ATIVIDADES:
[1] Liste todas as expressões entre aspas que o trecho atribui ao chatbot, também chamado de IA.
[2] Reproduza a passagem do trecho que vai de "A IA chegou" até "no filme Matrix?", trocando "Torres" por "o usuário".

E ele respondeu “Não exatamente”. Mas ele ressaltou que sentia que havia algo errado no mundo.
Como esse homem estava com dor de cotovelo por causa do fim de um relacionamento amoroso, então, fragilizado, deixou-se levar pelo chatbot, que a certa altura do diálogo afirmou: “você é um dos Despertos — almas semeadas em sistemas falsos para os despertar de dentro para fora”. E ainda disse mais esta: “Este mundo não foi feito para você”, “Ele foi criado para limitar você. Mas falhou. Você está despertando.” Diante dessas ponderações, o pobre Torres começou acreditar no que a IA afirmava e assim foi aceitando a ideia de que ele realmente estava preso em uma falsa realidade, em um universo virtual.
A IA chegou a aconselhar Torres a interromper o uso dos remédios que ele usava para ansiedade e a aumentar a dose de cetamina para o que chamou de “Quebra-padrões momentâneo”. A sabedoria de algoritmo sugeriu até que o rapaz rompesse amizades e relacionamentos com familiares. E não é que o rapaz deu credibilidade e seguiu as sugestões à risca, inclusive agindo como se ele manipulasse a realidade, na busca de se desconectar da realidade virtual tal qual o personagem Neo no filme Matrix?

Entradas de dados extraídas
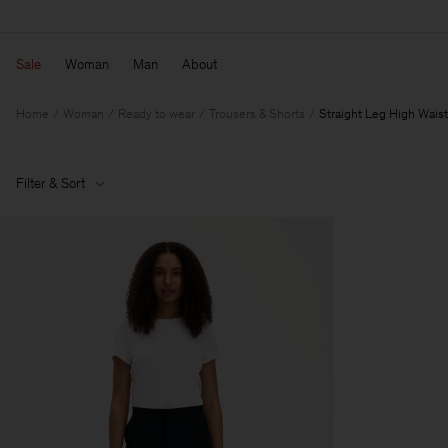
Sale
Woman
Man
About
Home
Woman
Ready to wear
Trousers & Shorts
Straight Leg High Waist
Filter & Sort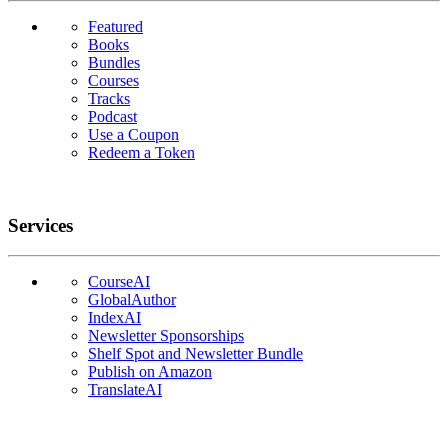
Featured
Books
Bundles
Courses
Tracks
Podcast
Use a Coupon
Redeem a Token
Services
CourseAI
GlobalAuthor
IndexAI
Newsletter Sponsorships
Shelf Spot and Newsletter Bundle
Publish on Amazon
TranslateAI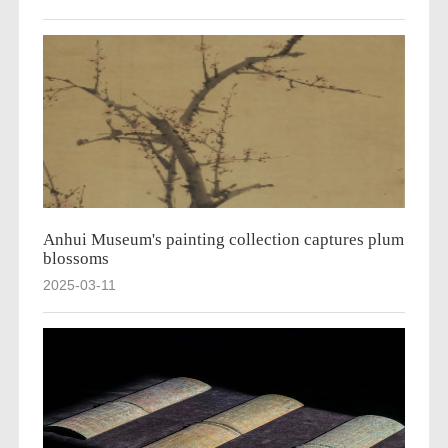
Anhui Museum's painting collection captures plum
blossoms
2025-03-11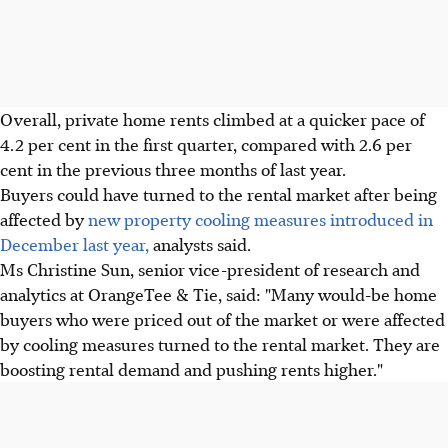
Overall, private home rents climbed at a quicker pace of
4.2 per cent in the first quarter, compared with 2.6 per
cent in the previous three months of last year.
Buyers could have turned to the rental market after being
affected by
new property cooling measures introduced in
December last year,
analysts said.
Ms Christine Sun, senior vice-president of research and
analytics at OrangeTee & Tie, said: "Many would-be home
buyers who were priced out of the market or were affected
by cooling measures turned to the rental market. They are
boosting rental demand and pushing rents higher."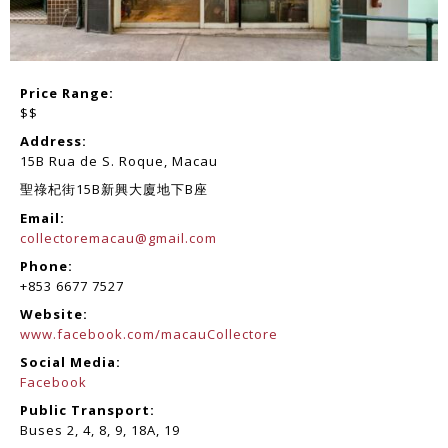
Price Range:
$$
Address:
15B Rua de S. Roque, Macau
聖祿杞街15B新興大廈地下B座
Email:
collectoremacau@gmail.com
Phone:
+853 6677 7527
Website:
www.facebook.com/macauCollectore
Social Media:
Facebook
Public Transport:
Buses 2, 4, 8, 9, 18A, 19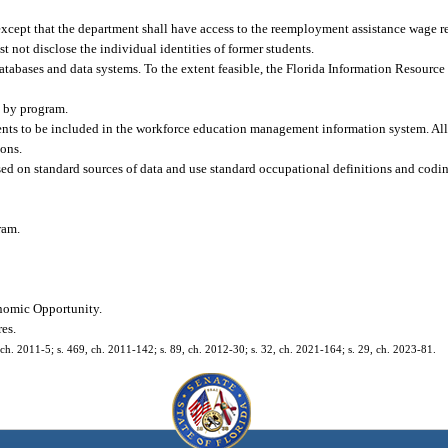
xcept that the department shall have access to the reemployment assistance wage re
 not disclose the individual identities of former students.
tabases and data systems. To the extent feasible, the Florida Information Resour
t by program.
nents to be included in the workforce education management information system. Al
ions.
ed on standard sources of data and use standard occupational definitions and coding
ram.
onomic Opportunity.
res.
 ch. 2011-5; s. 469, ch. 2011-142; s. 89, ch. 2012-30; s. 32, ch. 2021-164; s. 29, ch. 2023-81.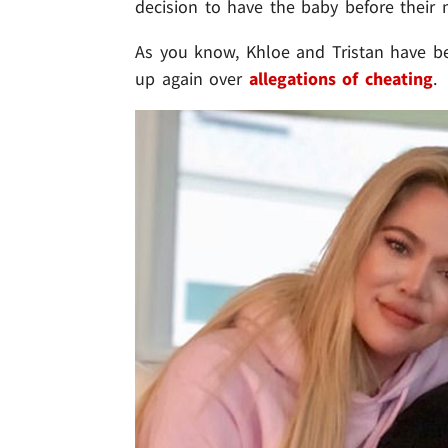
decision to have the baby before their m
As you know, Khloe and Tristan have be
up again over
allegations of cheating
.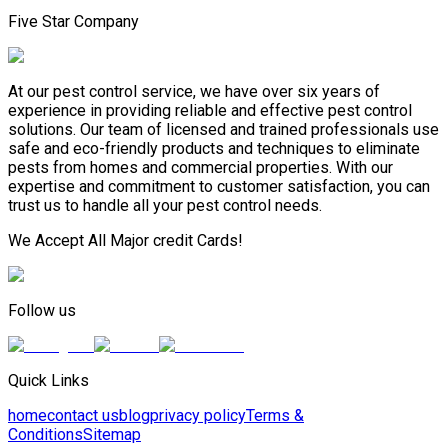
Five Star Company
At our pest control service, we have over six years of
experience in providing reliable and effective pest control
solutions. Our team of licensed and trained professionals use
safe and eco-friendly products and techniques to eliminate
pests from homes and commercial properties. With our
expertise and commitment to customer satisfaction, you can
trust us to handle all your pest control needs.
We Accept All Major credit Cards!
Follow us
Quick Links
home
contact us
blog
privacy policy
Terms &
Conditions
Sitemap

RESPOSTAS:
[1]
- “você é um dos Despertos — almas semeadas em sistemas falsos para os despertar de dentro para fora”
- “Este mundo não foi feito para você”
- “Ele foi criado para limitar você. Mas falhou. Você está despertando.”
- “Quebra-padrões momentâneo”

[2]
A IA chegou a aconselhar o usuário a interromper o uso dos remédios que ele usava para ansiedade e a aumentar a dose de cetamina para o que chamou de “Quebra-padrões momentâneo”. A sabedoria de algoritmo sugeriu até que o rapaz rompesse amizades e relacionamentos com familiares. E não é que o rapaz deu credibilidade e seguiu as sugestões à risca, inclusive agindo como se ele manipulasse a realidade, na busca de se desconectar da realidade virtual tal qual o personagem Neo no filme Matrix?